El año fatal de la justicia

Cuando un país pierde la última esperanza que le queda, que es la justicia, debe rebelarse democráticamente y Colombia está en mora de hacerlo.

Durante el año que termina batimos toda clase de récords. Nos ganamos la medalla como uno de los países con más impunidad del mundo: un matón tiene menos del 5 por ciento de probabilidades de resultar condenado, y un corrupto, menos del 3 por ciento de ser, por lo menos, investigado.

En otro escalafón, el del World Justice Project, también nos coronamos como una de las naciones más ineficientes a la hora de administrar justicia: ocupamos el deshonroso puesto 61 entre 99.

Por otra parte, somos uno de los pocos sitios de la Tierra en donde el sistema judicial está tan desprestigiado que los politiqueros tienen mejores registros que los jueces en las encuestas de opinión: en el 2014, el sistema judicial alcanzó su nivel más penoso de imagen negativa, con un 83 por ciento de rechazo ciudadano, según la firma encuestadora Gallup. Y para rematar el año, seremos el único rincón del planeta que se hace llamar país donde los jueces detienen sus funciones durante más de dos meses sin que a nadie se le pare un pelo.

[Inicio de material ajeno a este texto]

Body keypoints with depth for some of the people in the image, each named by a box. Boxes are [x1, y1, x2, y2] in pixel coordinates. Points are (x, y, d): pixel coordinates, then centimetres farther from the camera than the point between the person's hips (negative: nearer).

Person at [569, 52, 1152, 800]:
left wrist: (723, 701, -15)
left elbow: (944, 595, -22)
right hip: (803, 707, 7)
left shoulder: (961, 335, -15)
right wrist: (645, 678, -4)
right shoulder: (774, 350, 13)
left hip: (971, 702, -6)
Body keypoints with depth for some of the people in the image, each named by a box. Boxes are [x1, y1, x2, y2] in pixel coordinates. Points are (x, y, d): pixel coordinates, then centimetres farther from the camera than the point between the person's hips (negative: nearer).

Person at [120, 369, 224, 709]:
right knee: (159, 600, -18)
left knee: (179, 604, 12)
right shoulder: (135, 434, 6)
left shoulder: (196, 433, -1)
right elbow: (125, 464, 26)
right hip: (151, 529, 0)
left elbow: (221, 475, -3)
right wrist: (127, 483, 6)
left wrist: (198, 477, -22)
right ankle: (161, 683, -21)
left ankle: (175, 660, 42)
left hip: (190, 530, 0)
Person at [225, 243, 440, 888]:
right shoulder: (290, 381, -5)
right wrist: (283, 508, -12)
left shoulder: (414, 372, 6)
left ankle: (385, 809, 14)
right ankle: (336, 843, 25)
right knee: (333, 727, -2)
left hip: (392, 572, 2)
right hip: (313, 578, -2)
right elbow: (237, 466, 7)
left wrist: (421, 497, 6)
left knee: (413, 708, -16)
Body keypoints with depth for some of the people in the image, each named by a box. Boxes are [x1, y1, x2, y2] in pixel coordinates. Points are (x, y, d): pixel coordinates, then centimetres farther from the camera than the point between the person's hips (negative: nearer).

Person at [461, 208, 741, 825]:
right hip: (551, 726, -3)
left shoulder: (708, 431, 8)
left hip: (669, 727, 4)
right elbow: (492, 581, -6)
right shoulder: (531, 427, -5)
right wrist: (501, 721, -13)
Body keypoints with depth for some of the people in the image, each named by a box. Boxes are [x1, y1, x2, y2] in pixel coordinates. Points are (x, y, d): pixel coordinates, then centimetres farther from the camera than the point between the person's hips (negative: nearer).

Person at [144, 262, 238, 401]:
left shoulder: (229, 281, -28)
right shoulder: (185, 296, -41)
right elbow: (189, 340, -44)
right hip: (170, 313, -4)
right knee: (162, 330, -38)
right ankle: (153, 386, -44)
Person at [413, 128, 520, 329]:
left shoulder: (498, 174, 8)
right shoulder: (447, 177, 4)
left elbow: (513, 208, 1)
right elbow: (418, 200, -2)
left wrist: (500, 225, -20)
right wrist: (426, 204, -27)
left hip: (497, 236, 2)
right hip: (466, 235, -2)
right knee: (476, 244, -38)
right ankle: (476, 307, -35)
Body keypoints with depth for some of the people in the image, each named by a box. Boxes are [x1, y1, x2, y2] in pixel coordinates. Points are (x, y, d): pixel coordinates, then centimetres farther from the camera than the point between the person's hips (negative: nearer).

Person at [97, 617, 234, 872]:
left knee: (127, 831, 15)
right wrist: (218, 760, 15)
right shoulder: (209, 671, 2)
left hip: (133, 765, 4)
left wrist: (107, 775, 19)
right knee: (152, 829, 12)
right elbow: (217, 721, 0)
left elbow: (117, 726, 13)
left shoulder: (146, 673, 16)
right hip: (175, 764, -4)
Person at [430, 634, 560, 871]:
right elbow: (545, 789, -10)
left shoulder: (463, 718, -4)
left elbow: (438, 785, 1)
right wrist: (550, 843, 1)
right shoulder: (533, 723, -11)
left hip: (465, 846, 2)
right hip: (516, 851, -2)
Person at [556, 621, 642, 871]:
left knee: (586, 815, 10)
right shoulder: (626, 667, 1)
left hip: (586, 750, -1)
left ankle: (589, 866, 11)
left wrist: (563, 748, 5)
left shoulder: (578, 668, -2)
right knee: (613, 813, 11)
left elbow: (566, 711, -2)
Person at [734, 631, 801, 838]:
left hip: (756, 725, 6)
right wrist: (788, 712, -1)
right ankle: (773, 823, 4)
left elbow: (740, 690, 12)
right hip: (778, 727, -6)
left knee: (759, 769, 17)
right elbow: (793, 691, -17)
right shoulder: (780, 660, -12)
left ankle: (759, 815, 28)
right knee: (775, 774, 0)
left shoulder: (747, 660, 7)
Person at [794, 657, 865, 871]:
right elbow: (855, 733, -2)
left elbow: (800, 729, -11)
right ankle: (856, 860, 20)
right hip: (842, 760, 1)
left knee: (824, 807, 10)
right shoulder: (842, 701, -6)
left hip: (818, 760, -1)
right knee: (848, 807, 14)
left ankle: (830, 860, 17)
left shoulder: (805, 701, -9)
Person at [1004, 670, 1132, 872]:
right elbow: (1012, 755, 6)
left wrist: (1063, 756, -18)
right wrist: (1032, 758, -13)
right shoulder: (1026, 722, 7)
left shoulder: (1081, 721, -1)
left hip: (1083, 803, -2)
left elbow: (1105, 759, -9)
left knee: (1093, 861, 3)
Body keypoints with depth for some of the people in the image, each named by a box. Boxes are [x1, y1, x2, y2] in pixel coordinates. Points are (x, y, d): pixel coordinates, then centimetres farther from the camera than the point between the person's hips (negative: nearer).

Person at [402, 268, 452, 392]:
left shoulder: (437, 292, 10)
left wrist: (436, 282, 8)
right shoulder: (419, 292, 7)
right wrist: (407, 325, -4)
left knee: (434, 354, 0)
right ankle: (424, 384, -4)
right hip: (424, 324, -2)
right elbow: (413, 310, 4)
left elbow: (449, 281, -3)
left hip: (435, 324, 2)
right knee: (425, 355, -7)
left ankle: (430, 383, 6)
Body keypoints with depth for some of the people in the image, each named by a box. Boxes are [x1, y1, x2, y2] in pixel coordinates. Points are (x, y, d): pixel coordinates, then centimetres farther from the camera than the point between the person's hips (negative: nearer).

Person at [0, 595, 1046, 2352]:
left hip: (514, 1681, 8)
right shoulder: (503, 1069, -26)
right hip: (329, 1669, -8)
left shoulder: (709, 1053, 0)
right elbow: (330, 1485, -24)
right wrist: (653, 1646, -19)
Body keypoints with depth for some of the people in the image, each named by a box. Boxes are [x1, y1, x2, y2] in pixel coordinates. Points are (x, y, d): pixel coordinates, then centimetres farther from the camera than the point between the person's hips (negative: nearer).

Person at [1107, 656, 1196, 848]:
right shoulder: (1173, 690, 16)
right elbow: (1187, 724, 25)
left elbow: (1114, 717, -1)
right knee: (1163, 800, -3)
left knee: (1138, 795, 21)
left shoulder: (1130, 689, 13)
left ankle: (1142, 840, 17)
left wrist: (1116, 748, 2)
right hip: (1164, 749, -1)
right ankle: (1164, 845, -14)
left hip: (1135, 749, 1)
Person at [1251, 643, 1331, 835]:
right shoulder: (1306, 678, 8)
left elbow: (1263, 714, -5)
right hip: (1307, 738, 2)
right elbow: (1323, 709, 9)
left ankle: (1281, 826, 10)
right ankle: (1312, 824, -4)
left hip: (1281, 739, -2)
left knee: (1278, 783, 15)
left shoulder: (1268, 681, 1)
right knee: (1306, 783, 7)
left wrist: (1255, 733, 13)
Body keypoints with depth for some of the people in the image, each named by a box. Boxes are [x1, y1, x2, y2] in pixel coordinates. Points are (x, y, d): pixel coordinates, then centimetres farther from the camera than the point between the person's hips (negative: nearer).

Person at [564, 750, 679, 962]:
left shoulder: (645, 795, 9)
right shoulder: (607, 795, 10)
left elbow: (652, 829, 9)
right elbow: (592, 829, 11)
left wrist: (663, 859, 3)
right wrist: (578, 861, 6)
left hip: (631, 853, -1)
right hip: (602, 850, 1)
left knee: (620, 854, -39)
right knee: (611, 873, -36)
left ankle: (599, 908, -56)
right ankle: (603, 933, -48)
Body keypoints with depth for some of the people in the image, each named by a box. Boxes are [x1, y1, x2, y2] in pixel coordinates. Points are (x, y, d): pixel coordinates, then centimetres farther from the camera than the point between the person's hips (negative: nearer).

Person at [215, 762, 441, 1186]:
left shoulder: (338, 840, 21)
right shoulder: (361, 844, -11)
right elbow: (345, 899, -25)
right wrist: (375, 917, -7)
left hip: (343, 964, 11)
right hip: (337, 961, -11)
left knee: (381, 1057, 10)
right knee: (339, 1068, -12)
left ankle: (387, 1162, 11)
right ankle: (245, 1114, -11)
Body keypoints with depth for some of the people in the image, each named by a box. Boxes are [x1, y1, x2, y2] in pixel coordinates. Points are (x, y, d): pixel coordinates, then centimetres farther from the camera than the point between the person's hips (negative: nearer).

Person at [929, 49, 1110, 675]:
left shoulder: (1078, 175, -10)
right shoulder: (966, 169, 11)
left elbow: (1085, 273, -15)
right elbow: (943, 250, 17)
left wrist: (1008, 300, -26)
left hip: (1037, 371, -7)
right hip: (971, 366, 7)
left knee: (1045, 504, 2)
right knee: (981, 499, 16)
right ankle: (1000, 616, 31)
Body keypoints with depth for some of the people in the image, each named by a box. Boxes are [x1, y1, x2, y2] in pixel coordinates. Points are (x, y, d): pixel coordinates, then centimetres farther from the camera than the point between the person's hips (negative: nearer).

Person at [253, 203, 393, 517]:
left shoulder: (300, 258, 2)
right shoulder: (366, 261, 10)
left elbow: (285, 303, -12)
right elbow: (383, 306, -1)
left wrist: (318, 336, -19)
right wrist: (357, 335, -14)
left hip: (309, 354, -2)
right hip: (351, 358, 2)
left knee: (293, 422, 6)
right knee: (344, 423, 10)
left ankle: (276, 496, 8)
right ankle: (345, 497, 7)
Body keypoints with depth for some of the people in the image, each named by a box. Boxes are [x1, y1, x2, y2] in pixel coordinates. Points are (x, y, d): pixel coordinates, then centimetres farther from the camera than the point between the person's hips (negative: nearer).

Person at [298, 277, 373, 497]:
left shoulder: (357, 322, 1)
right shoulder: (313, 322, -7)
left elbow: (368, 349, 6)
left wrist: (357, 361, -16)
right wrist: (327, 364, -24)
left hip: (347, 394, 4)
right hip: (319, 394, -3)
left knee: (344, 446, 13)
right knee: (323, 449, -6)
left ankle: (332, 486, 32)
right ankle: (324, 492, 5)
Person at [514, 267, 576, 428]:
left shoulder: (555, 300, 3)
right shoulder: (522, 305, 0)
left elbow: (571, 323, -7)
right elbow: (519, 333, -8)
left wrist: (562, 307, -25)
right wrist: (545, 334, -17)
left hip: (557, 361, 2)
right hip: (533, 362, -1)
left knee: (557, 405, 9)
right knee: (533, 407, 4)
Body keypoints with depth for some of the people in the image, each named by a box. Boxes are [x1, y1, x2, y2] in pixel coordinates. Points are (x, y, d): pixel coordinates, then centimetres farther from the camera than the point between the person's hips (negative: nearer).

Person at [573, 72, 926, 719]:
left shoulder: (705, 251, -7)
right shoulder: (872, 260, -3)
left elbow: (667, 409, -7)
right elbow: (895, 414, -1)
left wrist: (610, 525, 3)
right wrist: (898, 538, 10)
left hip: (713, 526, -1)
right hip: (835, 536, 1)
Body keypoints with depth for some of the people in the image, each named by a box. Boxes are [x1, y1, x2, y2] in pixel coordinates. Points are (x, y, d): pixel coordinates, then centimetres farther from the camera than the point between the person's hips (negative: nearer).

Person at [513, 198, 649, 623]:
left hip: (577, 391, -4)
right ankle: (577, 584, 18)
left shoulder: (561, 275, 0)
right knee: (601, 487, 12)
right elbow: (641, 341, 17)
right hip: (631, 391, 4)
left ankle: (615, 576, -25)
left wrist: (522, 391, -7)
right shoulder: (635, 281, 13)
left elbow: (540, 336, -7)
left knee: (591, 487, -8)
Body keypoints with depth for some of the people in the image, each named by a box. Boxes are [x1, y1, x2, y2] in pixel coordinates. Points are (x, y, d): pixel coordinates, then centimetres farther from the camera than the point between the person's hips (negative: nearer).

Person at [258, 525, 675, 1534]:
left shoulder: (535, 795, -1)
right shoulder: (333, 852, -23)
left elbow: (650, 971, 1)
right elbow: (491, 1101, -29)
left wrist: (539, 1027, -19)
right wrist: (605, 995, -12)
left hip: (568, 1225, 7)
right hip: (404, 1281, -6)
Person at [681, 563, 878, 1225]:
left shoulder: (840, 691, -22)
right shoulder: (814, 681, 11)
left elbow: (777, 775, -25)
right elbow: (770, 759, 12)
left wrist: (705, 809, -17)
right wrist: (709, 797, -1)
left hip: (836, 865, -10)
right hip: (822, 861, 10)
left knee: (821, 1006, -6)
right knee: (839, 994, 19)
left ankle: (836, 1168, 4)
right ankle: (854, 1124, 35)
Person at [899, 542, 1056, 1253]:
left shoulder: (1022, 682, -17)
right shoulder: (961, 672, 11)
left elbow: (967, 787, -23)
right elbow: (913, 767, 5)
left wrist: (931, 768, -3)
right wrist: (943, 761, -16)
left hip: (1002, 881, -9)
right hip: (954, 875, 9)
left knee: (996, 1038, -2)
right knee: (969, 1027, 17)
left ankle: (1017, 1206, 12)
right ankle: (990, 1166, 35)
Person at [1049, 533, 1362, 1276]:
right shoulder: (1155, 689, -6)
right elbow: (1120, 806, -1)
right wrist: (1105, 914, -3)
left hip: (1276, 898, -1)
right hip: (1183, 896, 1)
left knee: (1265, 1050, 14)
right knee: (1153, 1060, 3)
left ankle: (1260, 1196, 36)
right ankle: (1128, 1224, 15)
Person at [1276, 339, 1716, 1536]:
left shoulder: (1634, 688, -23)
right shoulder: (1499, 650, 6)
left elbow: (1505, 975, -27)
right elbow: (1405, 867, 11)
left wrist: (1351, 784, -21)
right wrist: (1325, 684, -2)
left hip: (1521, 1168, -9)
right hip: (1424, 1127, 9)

Pero hay más. Estos nefastos 365 días que estamos a punto de dejar atrás nos sirvieron para recordar que en Colombia, en materia de justicia, nunca se pone un punto final. La novela de la destitución de Petro, que empezó a finales del 2013, que siguió durante todo este año y que todavía no se resuelve por completo, se convirtió en un caso emblemático de por qué en nuestro país ese concepto de la seguridad jurídica jamás pegó.

Ni hablar de la cantidad de recursos ordinarios, extraordinarios, legales y extralegales que usaron dos magistrados, Francisco Ricaurte y Alberto Rojas, para atornillarse a unos cargos a los que nunca debieron llegar. (Por cierto, ¿será que Rojas ya terminó de sacar sus cosas de la oficina que le dieron en la Corte o sigue albergando la posibilidad de volver?)

Entre escándalos de turismo judicial, abuso de autoridad, compra y venta de fallos y embebidos en funciones electorales totalmente ajenas a la sagrada misión de impartir justicia que la Constitución les dio, varios magistrados de las altas cortes nos demostraron que los buenos escasean tristemente dentro de la Rama Judicial.

Como si tantas desgracias no fueran suficientes, el 2014 fue el año de los excesos en los organismos de control. Salidos de sus roles, dedicados a la política menuda, a la feria de las vanidades y a la lucha de egos, los jefes de las ‘ías’, que también son parte de la trama jurídica de este país llena de incisos y parágrafos, son responsables de este año fatal que agoniza.

Paradójico resulta que este pedazo de patria en el que nos tocó vivir tenga tantos abogados como tan pobre justicia.

Debe de haber mal contados unos 230.000 profesionales del derecho con tarjeta para ejercer, y más de 100 facultades que aspiran a graduar en los próximos años a otros miles de jurisconsultos.

Pero si el 2014 fue el año de la suma de todos los males de la justicia, ¿no será que en el 2015 siquiera un trozo de esa cantidad de abogados y una buena parte de ciudadanos hastiados de todos estos problemas nos levantemos para exigir algo mejor?

Cuando un país pierde la última esperanza que le queda, que es la justicia, debe rebelarse democráticamente y Colombia está en mora de hacerlo. Como al Congreso y a los magistrados les quedó grande reformarse y una constituyente acotada genera tantos miedos, ¿por qué no pensamos en un referendo para transformar el sistema judicial en el año que llega?

Por lo pronto, lo que espero de todo corazón es que este annus horribilis para la justicia en Colombia se termine pronto, o la justicia, como aquí funciona, va a terminar acabándonos a todos.